Why did you move from New York to Corte Madera, CA?
Two reasons. My daughter was admitted to USC in Los Angeles, and my wife, who lived in San Francisco early in her career, always wanted to come back. When we saw ourselves as empty nesters, we decided to move to California, to be closer to my daughter (it is only a $65 flight from LA to SF). Also, after 35 years in a New York City apartment, we were ready to enjoy the beautiful nature and sunny weather but not be too far from the culture and vitality of a major city. Corte Madera is only 20 minutes from downtown SF. Plus, I now have my own lemon trees!
Has the change of locale fundamentally altered you in any professional or artistic way?

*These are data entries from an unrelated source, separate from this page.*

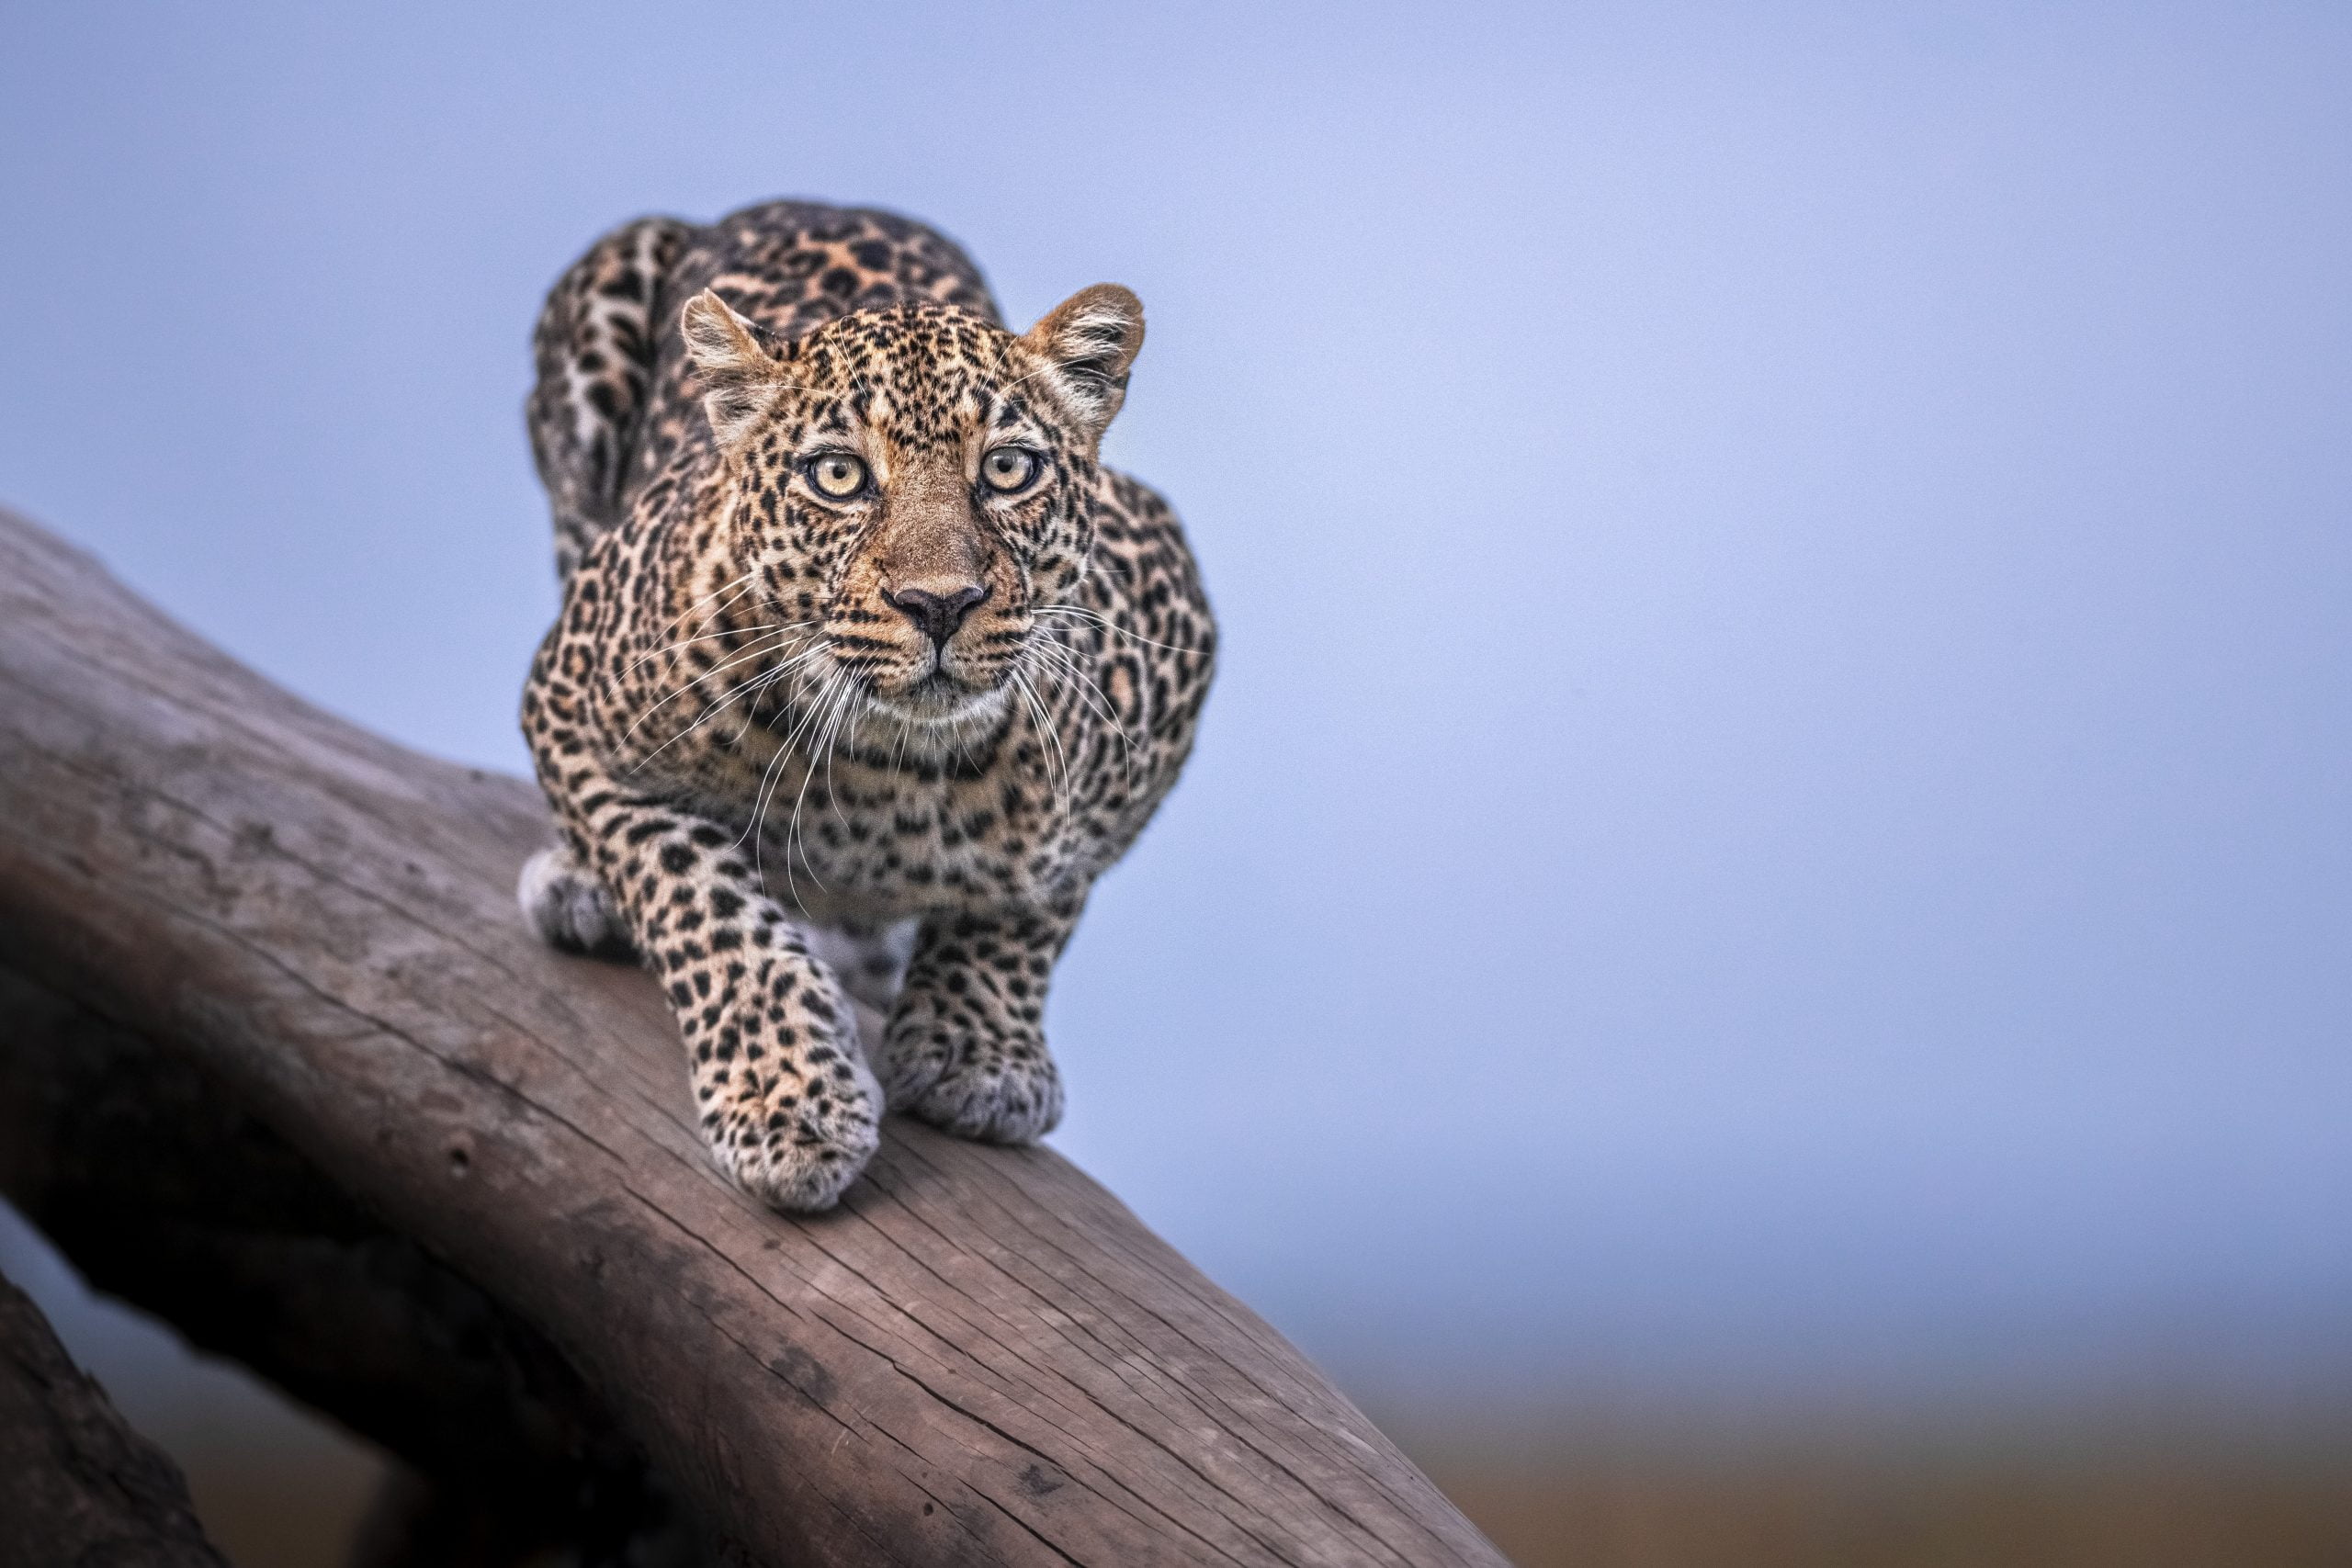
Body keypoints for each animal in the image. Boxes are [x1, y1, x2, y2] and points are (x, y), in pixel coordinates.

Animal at [516, 200, 1214, 1212]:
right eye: (839, 476)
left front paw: (977, 1053)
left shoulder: (1171, 660)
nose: (939, 604)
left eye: (1009, 468)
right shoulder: (568, 699)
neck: (890, 765)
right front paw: (788, 1100)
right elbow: (694, 898)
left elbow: (1044, 892)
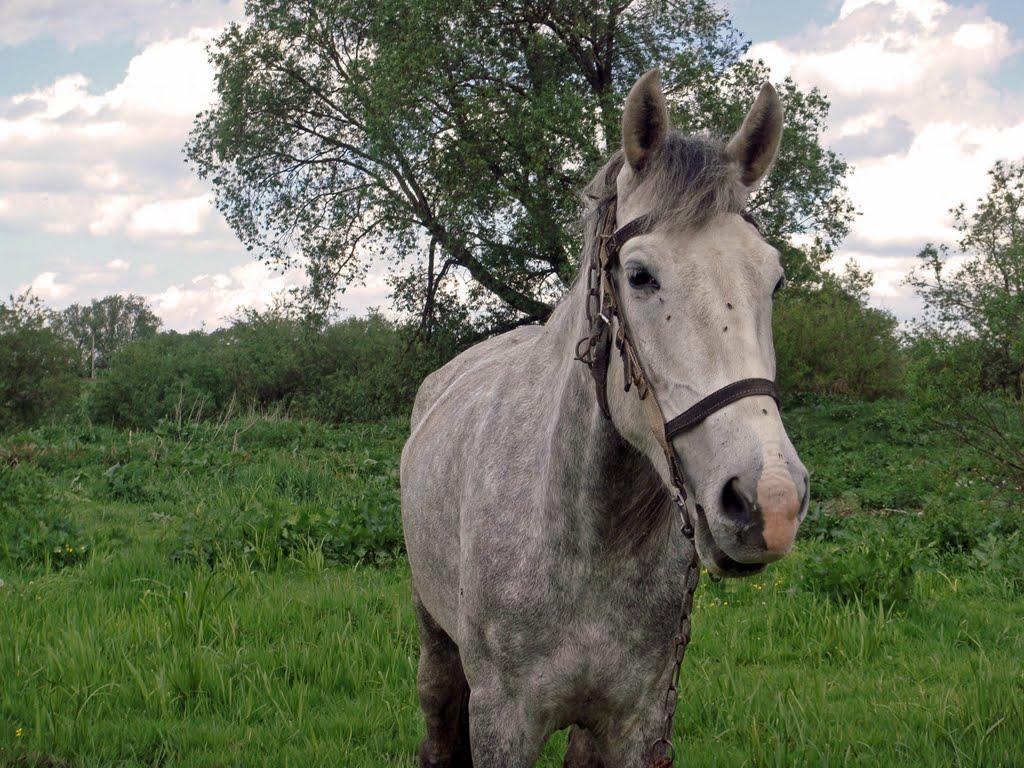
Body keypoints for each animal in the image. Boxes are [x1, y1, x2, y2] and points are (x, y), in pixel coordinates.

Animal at [399, 69, 806, 765]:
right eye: (639, 276)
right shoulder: (503, 721)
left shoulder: (636, 723)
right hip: (435, 640)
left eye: (773, 281)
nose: (770, 501)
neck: (588, 537)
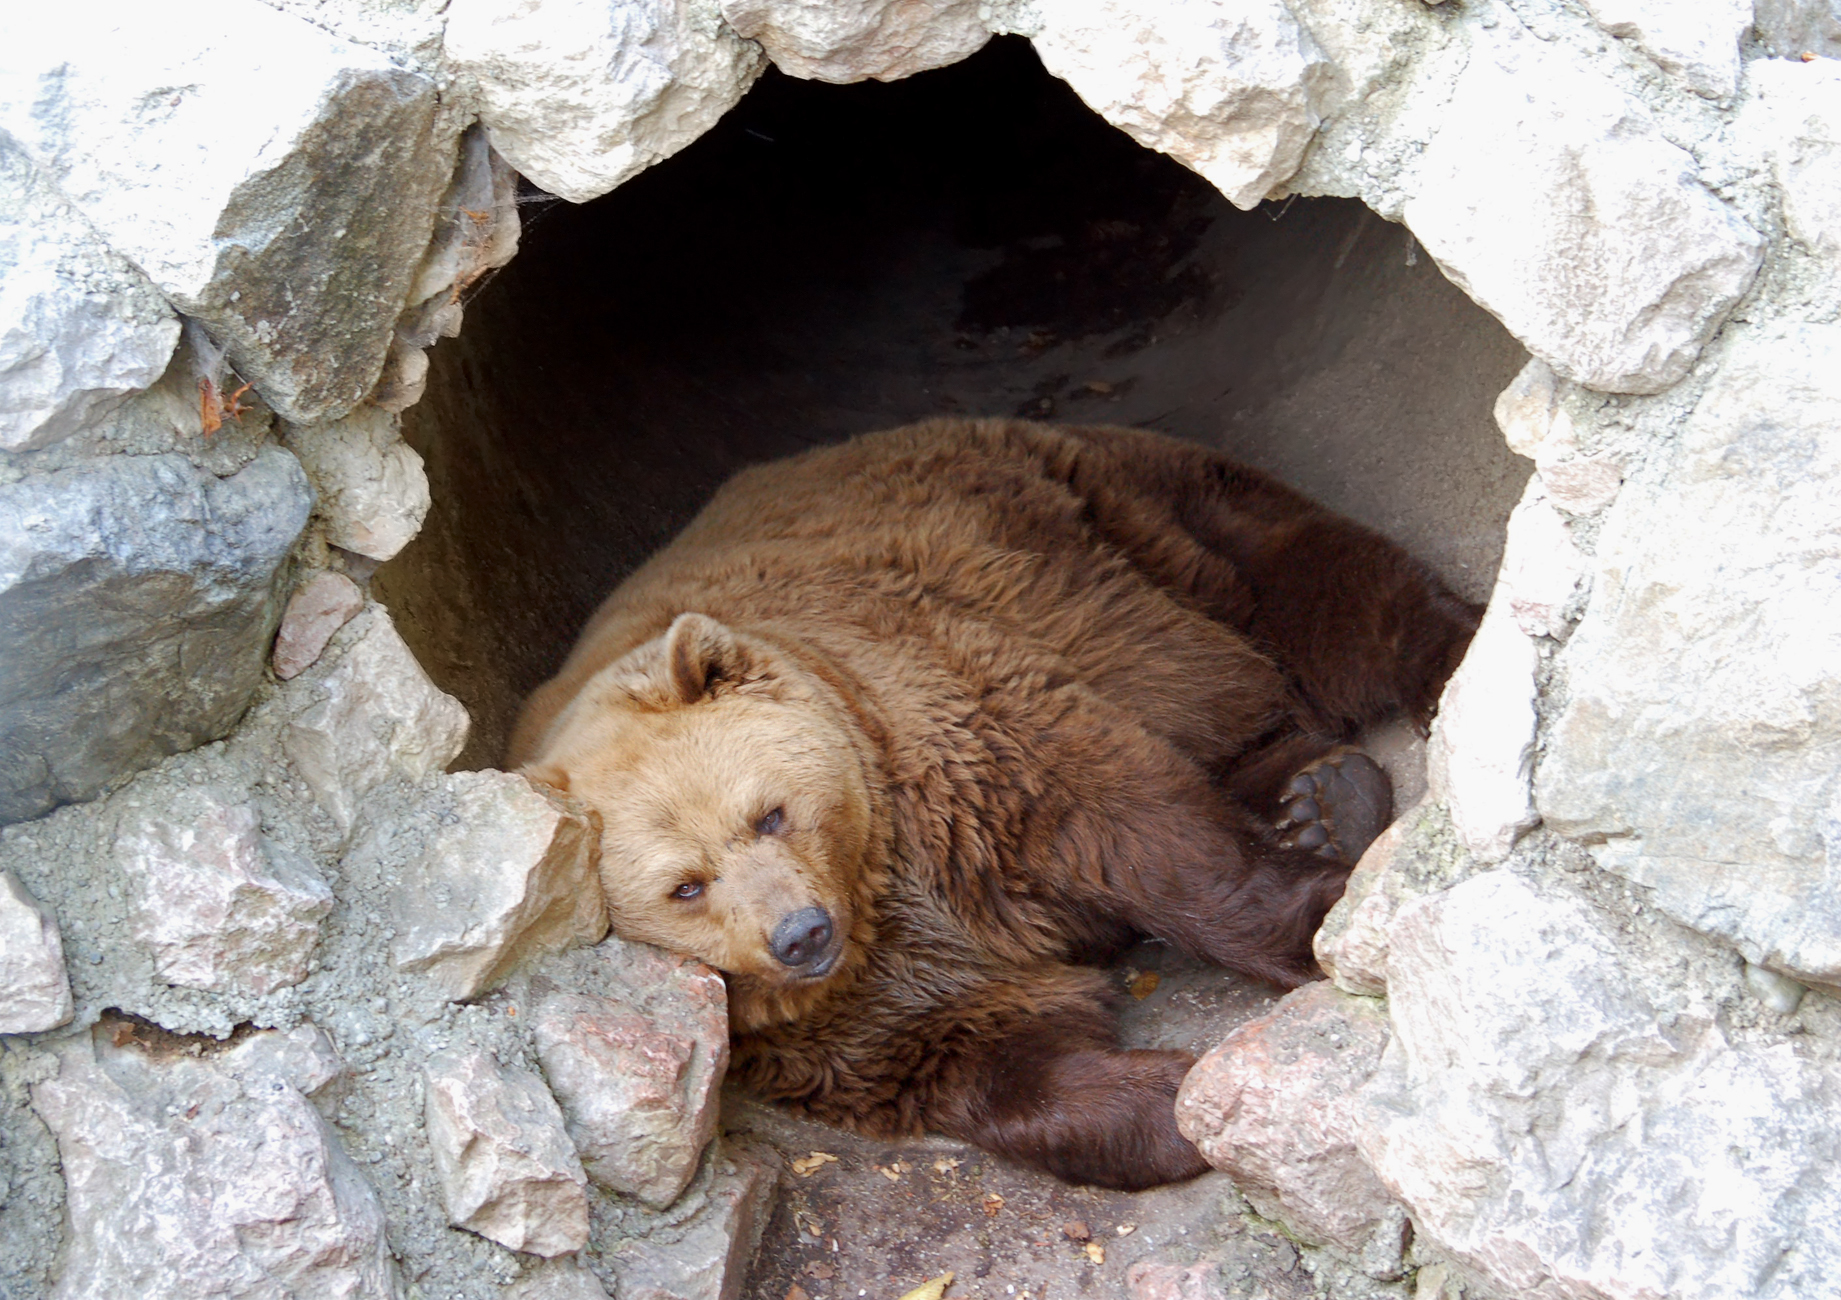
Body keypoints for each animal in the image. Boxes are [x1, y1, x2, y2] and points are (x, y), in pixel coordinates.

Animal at [508, 417, 1478, 1191]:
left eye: (768, 813)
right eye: (685, 886)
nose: (800, 934)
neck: (876, 884)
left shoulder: (957, 745)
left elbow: (1141, 831)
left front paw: (1311, 924)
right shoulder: (837, 1017)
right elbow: (983, 1054)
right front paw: (1167, 1099)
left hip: (1114, 524)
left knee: (1316, 589)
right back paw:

Yes, the rhythm and economics of each place are reflected in your private and personal life. San Francisco is a great city with a vibrant design community and wonderful resources like the Letterform Archive (a graphic designer’s wet dream). The change of pace makes you perhaps less decisive but more aware of your choices, not so reactive. Of course, I miss the hustle and bustle of NYC, with all the continuous stimuli and endless work opportunities. But after a while you realize life is short; not every gilded opportunity NY offers is a transformative experience. I miss the MET, the TDC and colleagues, but found Redwood forests and lovely new friends like Rudy VanderLans and Zuzana Licko of Emigre.
I very much enjoyed your most recent new work collected into a recent e-blast. In particular, I was admiring the Raab book agent identity that we’re showing here. What motivated your direction?
When Josh Raab was senior editor at Melcher Media, I designed the Series of Unfortunate Events tie-in book for the Netiflix series. We both moved to the West Coast around the same time, and I love working with him. He asked me to create a brand for his new venture Raab & Co, a book publishing and package company located in Southern California.
Josh wanted something simple, direct [that] could encompass a variety of voices. Book publishing is an interesting industry; it creates products that are often similar in format but completely different in content. So you have to chose what to highlight—the shape or the narrative (or both?). The logo for a publishing company needs to be simple enough so that it can be scaled down to be used quite small on book spines.
When I get an assignment, first thing I do is look at the shape and number of letters—what do the words evoke? What is the spirit behind the object or service? Luckily for me, the initial capital 'R' could be broken down in left and right parts along its vertical axis, showing two views of a book. The left side looks similar to a book spine and the right side could be a book opened flat. The right part of the capital 'R' not only mimics the shape of the book, but also conveys the feeling of a bird flying, like the imagination of the reader taking off. Mirroring the combination of form and content.
Would you agree that, as I see it, work is becoming, say, more optimistic?
I would not say optimistic, as it would imply a judgment of an outcome or status. Perhaps more playful, if I may say so. Humor, for me, is the best way to connect with an audience; it creates a safe space where the ridiculous and the chaotic can be order, yet simultaneously appreciate it. The audience feels smart by laughing at it, making them your accomplice. I love designers like Bob Gill or Grapus, who used it to great effect.
As we all (even our young colleagues) get older, a designer’s work goes through shifts in aesthetics, focus, content. Do you feel this has happened to you?
Of course the designer’s sensibility changes, the marketplace changes, the zeitgeist changes, the ways we work change. Everything changes, and if you don’t flow with it, you slowly calcify and become irrelevant. For me the fun of being a designer is to learn all the new ways of connecting and un
derstanding how our culture and economy define human experience. We are all re-conceiving new forms to sell old needs and desires in shiny new products. But as Lampedusa said, “things have to change in order to remain the same,” so you might be selling that same Beatles White Album in different formats (LP, cassette, CD, stream or subscription), but now, to a new generation. However, I still get confused when they sing “Happiness is a Warm Gun.”